Rockwood Kenneth, Song Xiaowei, MacKnight Chris, Bergman Howard, Hogan David B, McDowell Ian, Mitnitski Arnold
Division of Geriatric Medicine, Dalhousie University, Halifax, NS.
CMAJ. 2005 Aug 30;173(5):489-95. doi: 10.1503/cmaj.050051.
There is no single generally accepted clinical definition of frailty. Previously developed tools to assess frailty that have been shown to be predictive of death or need for entry into an institutional facility have not gained acceptance among practising clinicians. We aimed to develop a tool that would be both predictive and easy to use.
We developed the 7-point Clinical Frailty Scale and applied it and other established tools that measure frailty to 2305 elderly patients who participated in the second stage of the Canadian Study of Health and Aging (CSHA). We followed this cohort prospectively; after 5 years, we determined the ability of the Clinical Frailty Scale to predict death or need for institutional care, and correlated the results with those obtained from other established tools.

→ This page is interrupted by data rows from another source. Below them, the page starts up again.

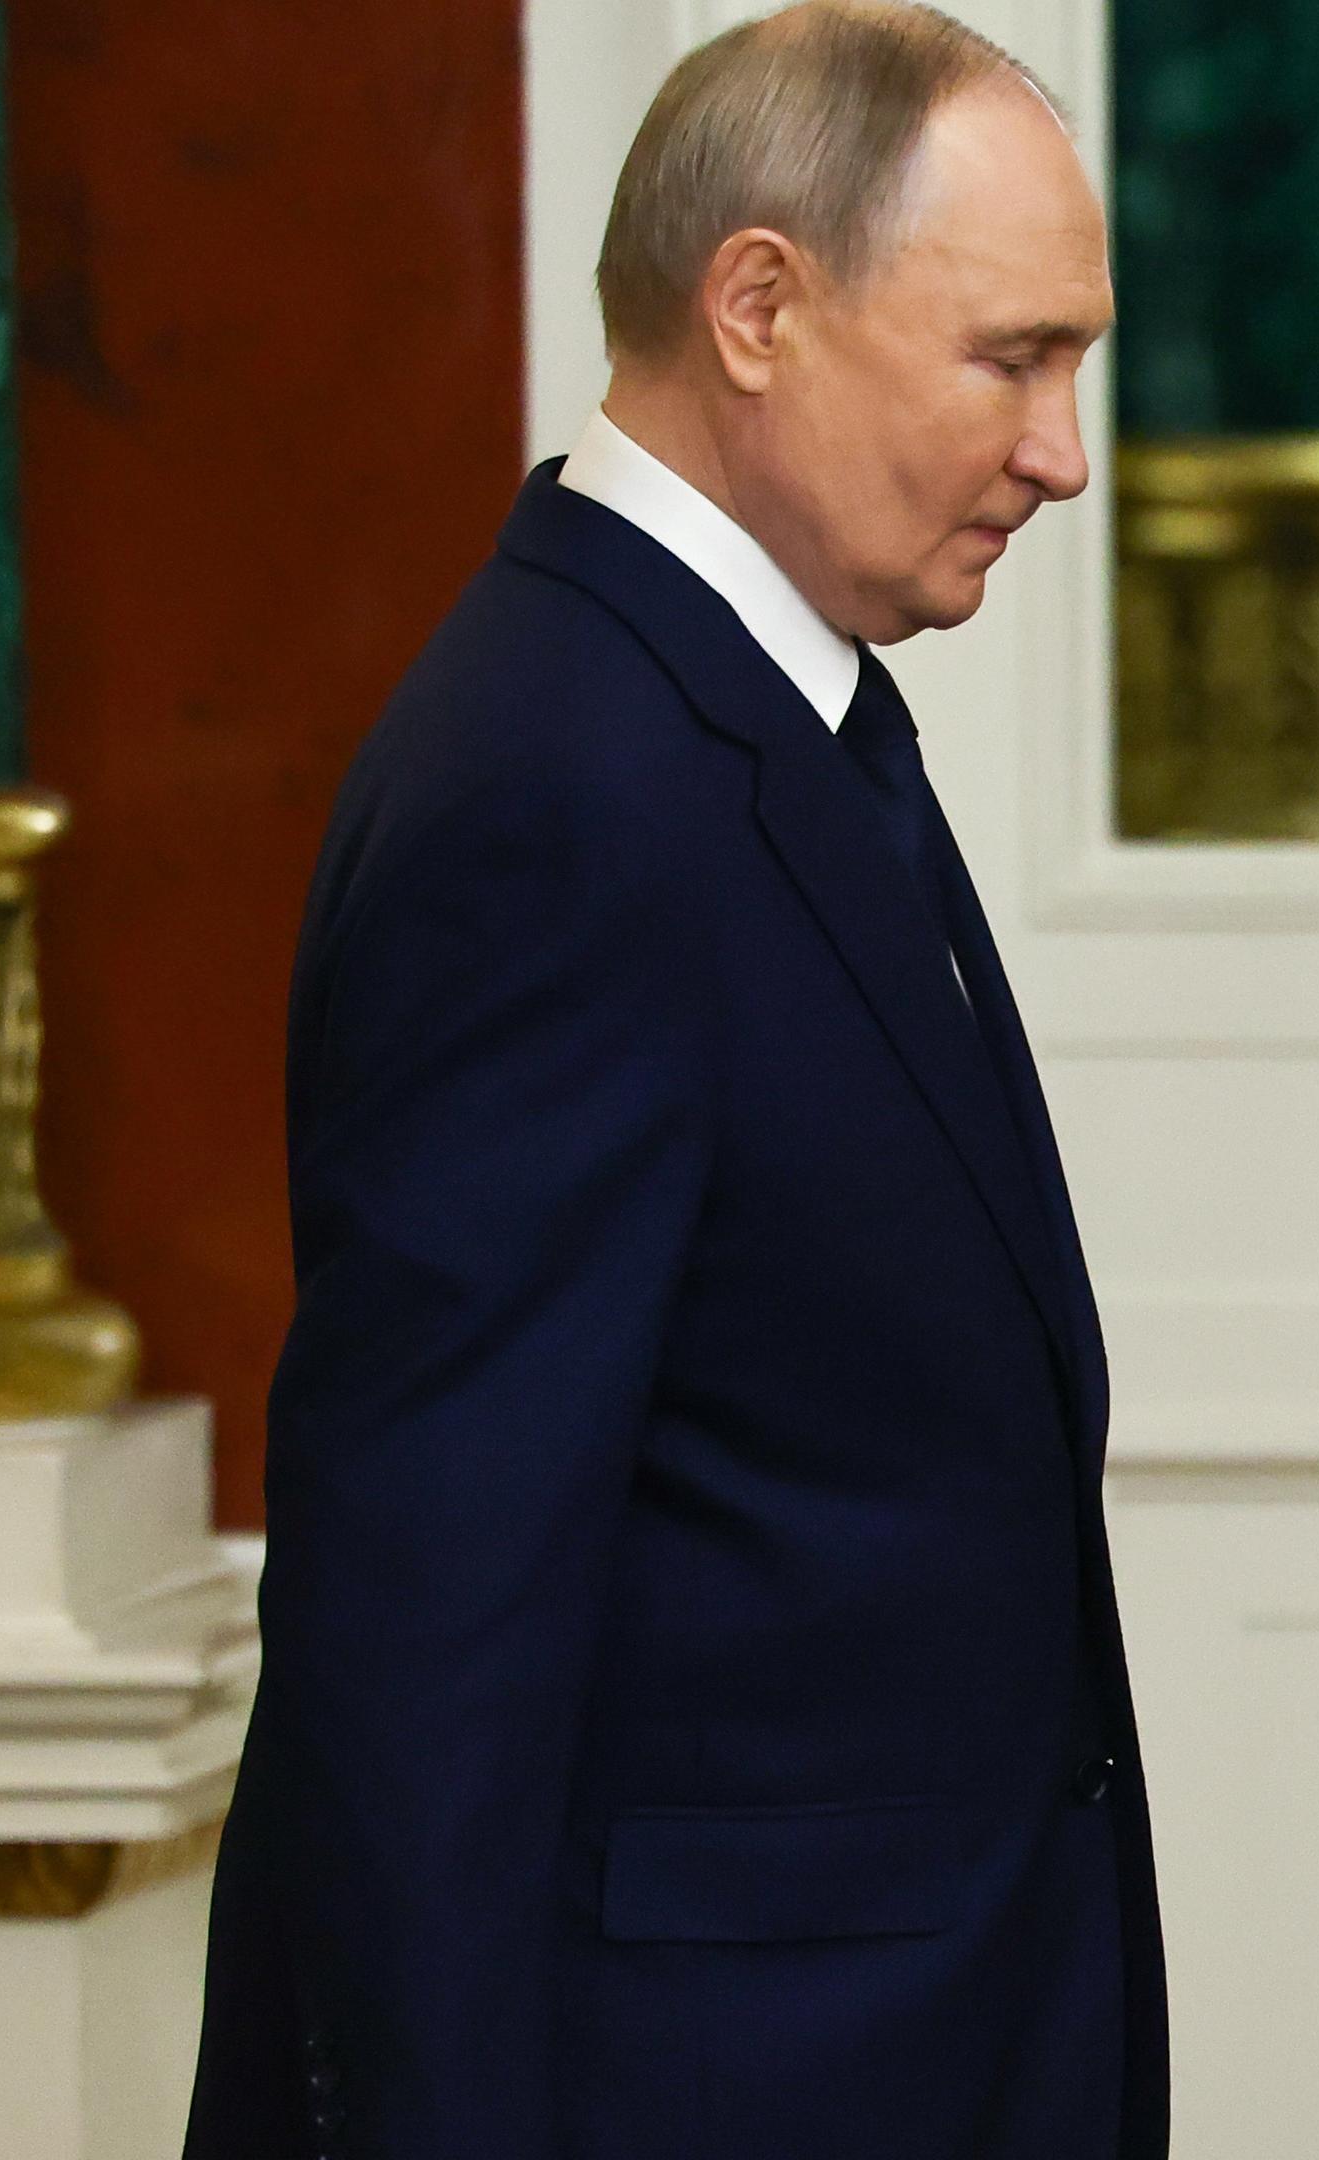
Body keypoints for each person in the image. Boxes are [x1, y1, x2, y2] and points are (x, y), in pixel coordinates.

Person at [183, 9, 1160, 2155]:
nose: (1065, 453)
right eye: (1015, 357)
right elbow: (423, 1627)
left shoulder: (763, 706)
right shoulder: (562, 781)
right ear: (756, 306)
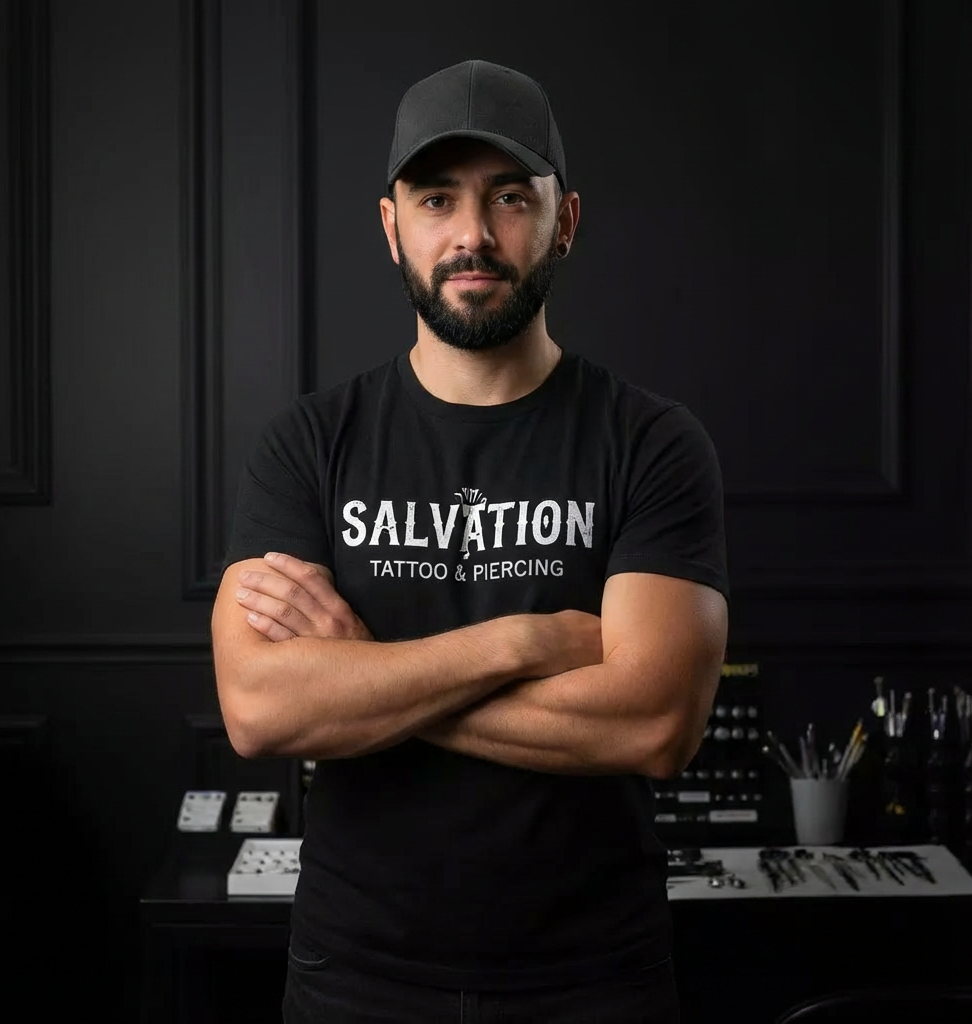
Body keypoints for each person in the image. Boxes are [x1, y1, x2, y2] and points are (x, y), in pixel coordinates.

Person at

The CSHA Clinical Frailty Scale was highly correlated (r = 0.80) with the Frailty Index. Each 1-category increment of our scale significantly increased the medium-term risks of death (21.2% within about 70 mo, 95% confidence interval [CI] 12.5%-30.6%) and entry into an institution (23.9%, 95% CI 8.8%-41.2%) in multivariable models that adjusted for age, sex and education. Analyses of receiver operating characteristic curves showed that our Clinical Frailty Scale performed better than measures of cognition, function or comorbidity in assessing risk for death (area under the curve 0.77 for 18-month and 0.70 for 70-month mortality).
Frailty is a valid and clinically important construct that is recognizable by physicians. Clinical judgments about frailty can yield useful predictive information.
目前尚无一个被普遍接受的衰弱临床定义。先前开发的用于评估衰弱的工具虽已证明可预测死亡或入住机构设施的需求,但尚未得到临床医生的认可。我们旨在开发一种兼具预测性且易于使用的工具。
我们制定了7分临床衰弱量表,并将其与其他已确立的测量衰弱的工具应用于2305名参与加拿大健康与老龄化研究(CSHA)第二阶段的老年患者。我们对该队列进行了前瞻性随访;5年后,我们确定了临床衰弱量表预测死亡或机构护理需求的能力,并将结果与其他已确立工具所得结果进行关联。
CSHA临床衰弱量表与衰弱指数高度相关(r = 0.80)。在调整了年龄、性别和教育程度的多变量模型中,我们量表每增加1个类别,显著增加了中期死亡风险(约70个月内为21.2%,95%置信区间[CI] 12.5% - 30.6%)和入住机构的风险(23.9%,95% CI 8.8% - 41.2%)。受试者工作特征曲线分析表明,我们的临床衰弱量表在评估死亡风险方面比认知、功能或合并症测量表现更好(18个月死亡率的曲线下面积为0.77,70个月死亡率为0.70)。
衰弱是一种有效的且具有临床重要性的概念,医生能够识别。关于衰弱的临床判断可产生有用的预测信息。